Get evaluation metrics for a given JSON output file

python dpr_scale/eval_dpr.py --retrieval <PATH_TO_OUTPUT_JSON> --topk 1 5 10 20 50 100 

Get evaluation metrics for MSMARCO

python dpr_scale/msmarco_eval.py ~data/msmarco/qrels.dev.small.tsv PATH_TO_OUTPUT_JSON

Domain-matched Pre-training Tasks for Dense Retrieval

Paper: https://arxiv.org/abs/2107.13602

The sections below provide links to datasets and pretrained models, as well as, instructions to prepare datasets, pretrain and fine-tune them.

Q&A Datasets

PAQ

Download the dataset from here

Conversational Datasets

You can download the dataset from the respective tables.

Reddit

File Download Link
train download
dev download

ConvAI2

File Download Link
train download
dev download

DSTC7

File Download Link
train download
dev download
test download

Prepare by downloading the tar ball linked here, and using the command below.

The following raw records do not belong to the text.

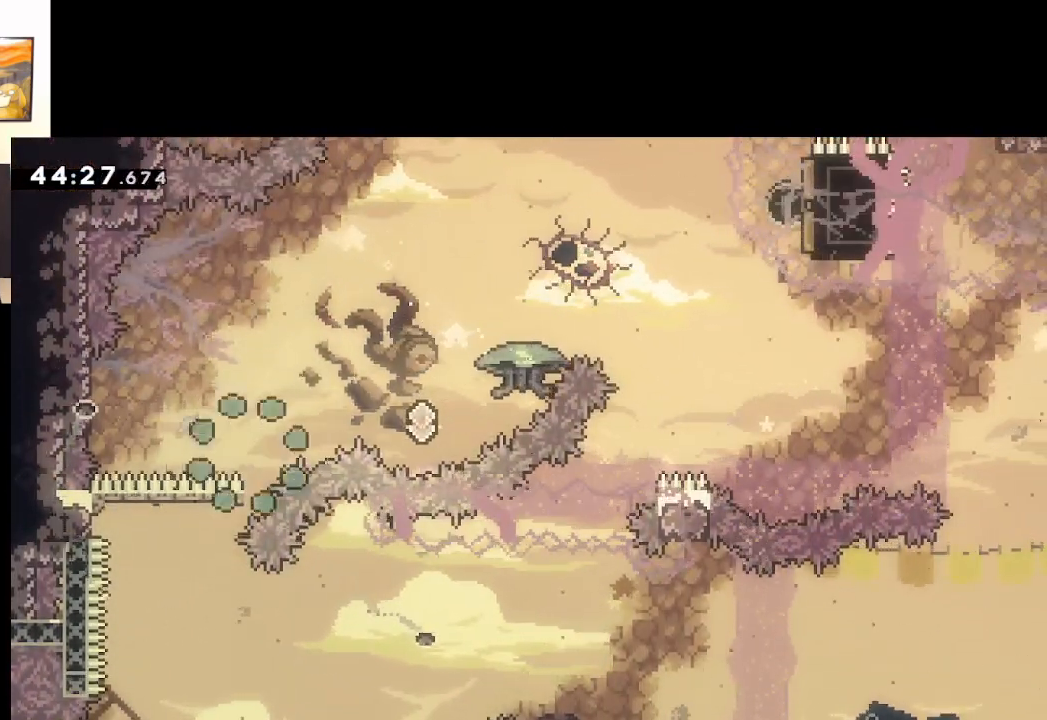
{"buttons": ["A"], "left_stick": "center", "right_stick": "center", "events": [[83, "A", "up"], [100, "left_stick", "center"], [150, "A", "down"], [267, "A", "up"], [367, "A", "down"]]}
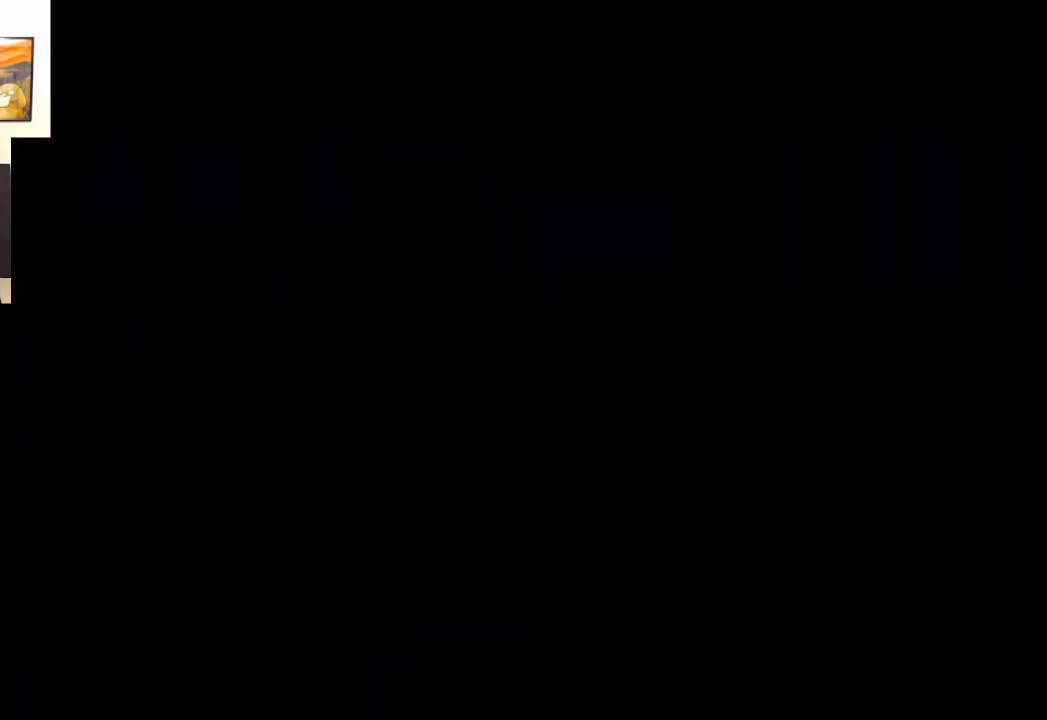
{"buttons": [], "left_stick": "center", "right_stick": "center", "events": [[67, "A", "up"]]}
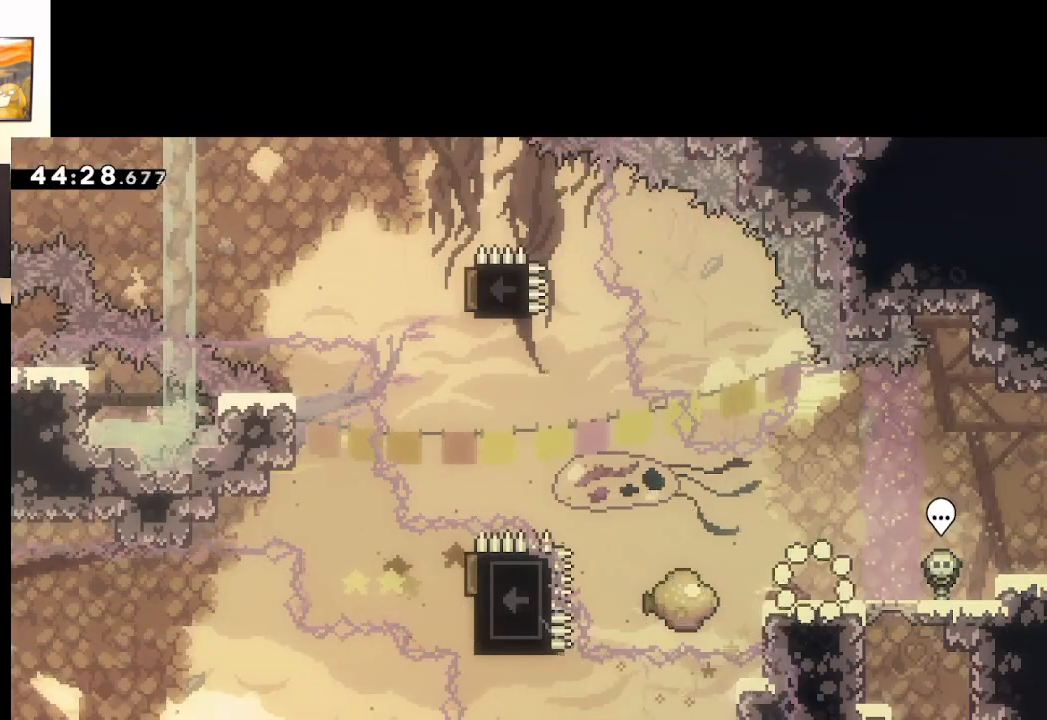
{"buttons": ["A"], "left_stick": "center", "right_stick": "center", "events": [[500, "A", "down"]]}
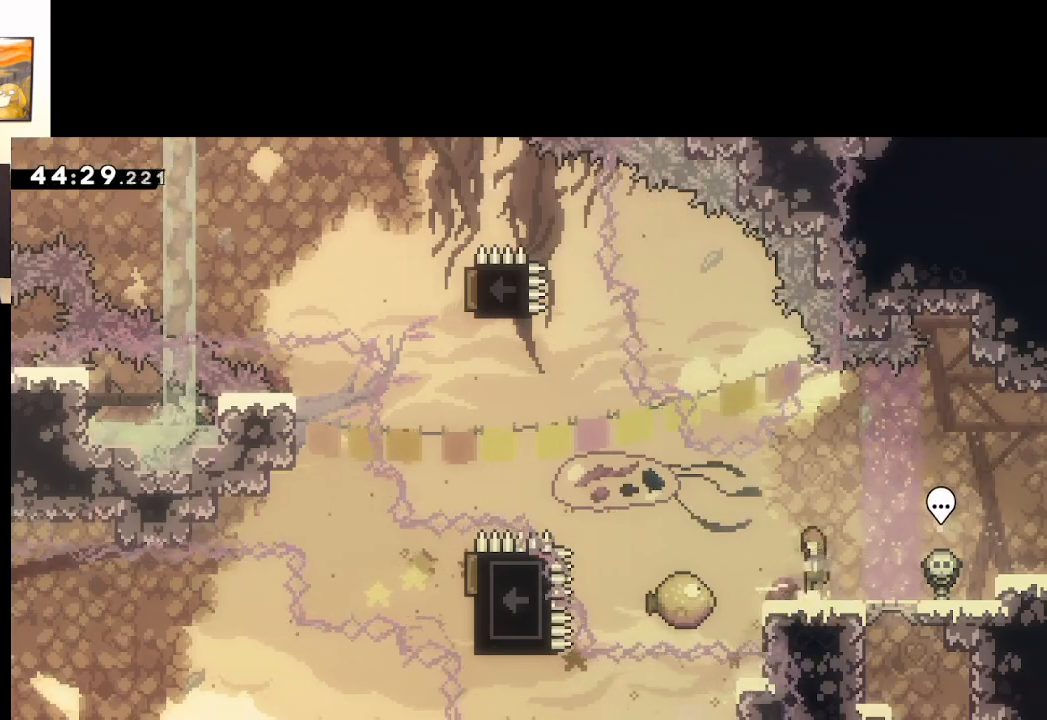
{"buttons": ["A"], "left_stick": "center", "right_stick": "center", "events": []}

DSTC7_DATA_ROOT=<path_of_dir_where_the_data_is_extracted>
python dpr_scale/data_prep/prep_conv_datasets.py \
    --dataset dstc7 \
    --in_file_path $DSTC7_DATA_ROOT/ubuntu_train_subtask_1_augmented.json \
    --out_file_path $DSTC7_DATA_ROOT/ubuntu_train.jsonl

Ubuntu V2

File Download Link
train download
dev download
test download

Prepare by downloading the tar ball linked here, and using the command below.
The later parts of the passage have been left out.